The leak happened on January 25 and involved a list of files that were seemingly stolen in July 2022 from a repository dating back to February 2022 – the month Russia began its full-scale invasion of Ukraine. The torrent doesn't seem to contain any data (or pre-built binaries) except for the source code of all major Yandex services including the search engine with its indexing bot, Maps (Russia's version of Google Maps and Street View), Uber-like service Taxi, Mail, Market (Amazon alternative), cloud platform and much more.
According to software engineer Arseniy Shestakov, the leak is a big deal. "Imagine one company" capable of replacing Google, Uber, Amazon, Netflix and Spotify at once, the coder said. The leak is legit too, as Shestakov spoke with different people who worked at the company (or are still working there) and said that some of the archives contain "modern source code" for Yandex services and documentation pointing to real intranet URLs.
One of the most interesting – and potentially damaging – facets of the leak is the source code of the Yandex search engine, namely the ranking factors used by the algorithm to provide results for user search queries. The leak lists 1,922 unique ranking factors, the majority of which are marked as "deprecated" and have likely been replaced in the most recent versions of Yandex code.
The first ranking factor employed by the Russian search engine is "PAGE_RANK", which is a clear reference to the most important algorithm used by Google to rank web pages. As for Yandex's own web search, the leaked algorithm seems to favor pages that aren't too old, have a lot of organic traffic (ie unique visitors), are code-optimized and are hosted on reliable servers or are Wikipedia pages.
The Yandex leak surely offers a lot of information to SEO professionals about how a world-class search engine actually works, even though security implications should not be that interesting.
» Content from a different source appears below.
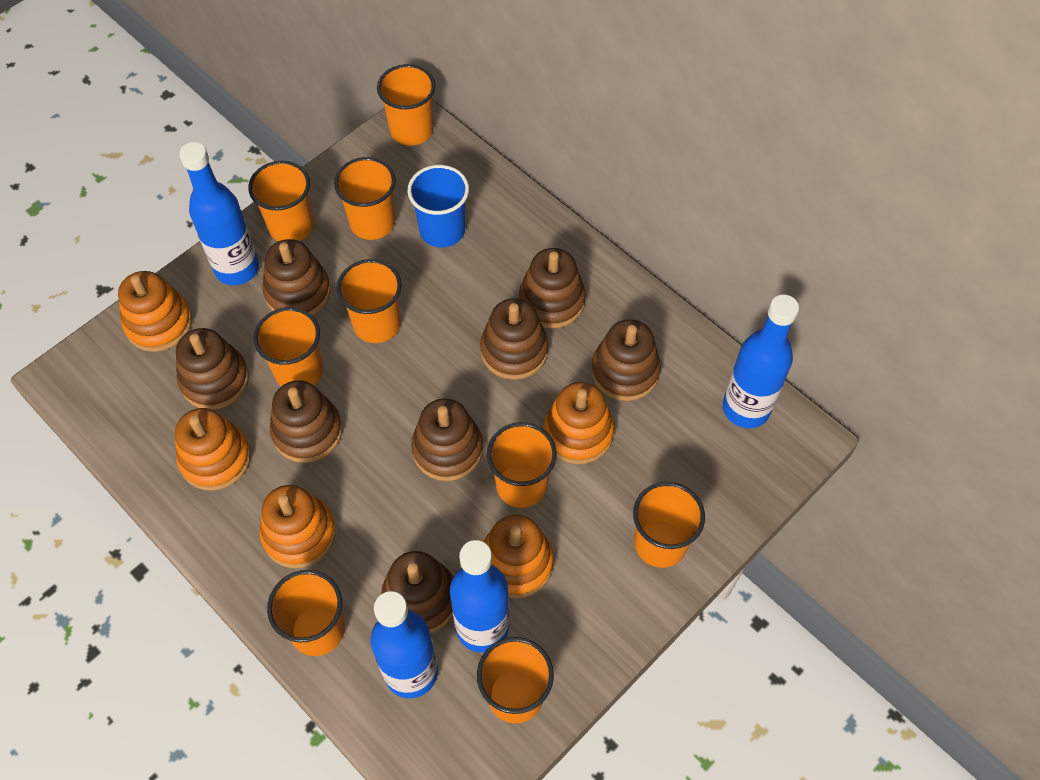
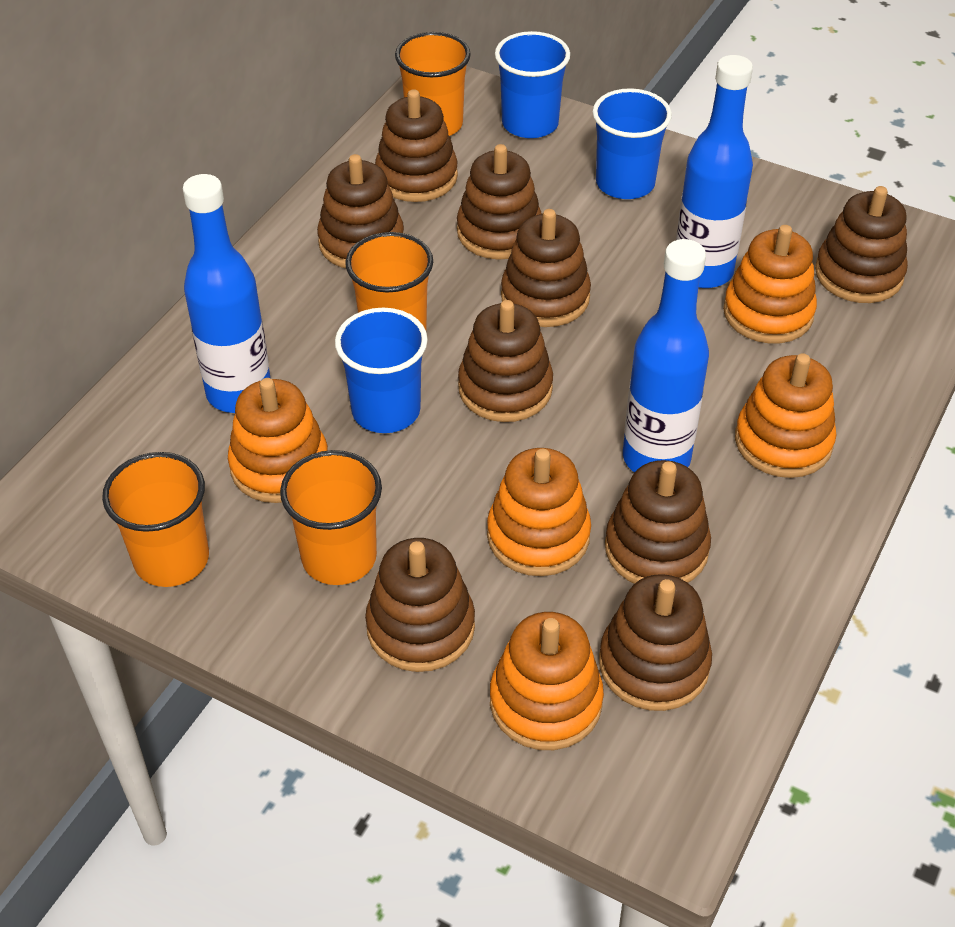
blue bottle: [179,142,259,285] [371,591,438,698] [450,540,510,653] [723,295,799,428] = 4 -> [183,174,271,413] [623,239,709,473] [676,55,753,288] = 3
blue cup: [407,165,469,247] = 1 -> [335,308,428,433] [495,31,570,138] [593,88,672,199] = 3
brown stacking toy: [176,328,249,410] [263,239,331,316] [270,380,342,463] [381,551,453,633] [411,398,483,481] [480,298,548,380] [519,248,586,329] [591,319,661,401] = 8 -> [317,154,404,268] [365,538,475,672] [375,89,458,202] [457,144,542,260] [458,300,553,422] [501,209,591,327] [599,574,712,711] [605,460,711,584] [815,186,908,303] = 9
orange cup: [248,161,314,241] [253,307,324,386] [267,570,345,656] [334,157,396,240] [337,259,402,343] [377,64,435,146] [477,637,554,723] [487,422,557,508] [633,482,705,568] = 9 -> [102,452,209,587] [280,450,382,585] [345,232,433,330] [395,32,471,136] = 4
Shestakov said that there is no personal data involved, and the few API keys have likely been used for testing only.
Yandex's official press release about the incident said the leaked code fragments are "outdated and differ from the version currently used" by its services, while some of the published fragments "were never actually used in operations."
The company is still investigating the seemingly politically-motivated incident and will take all possible measures to improve its management oversight so that there will be no more leaks in the future.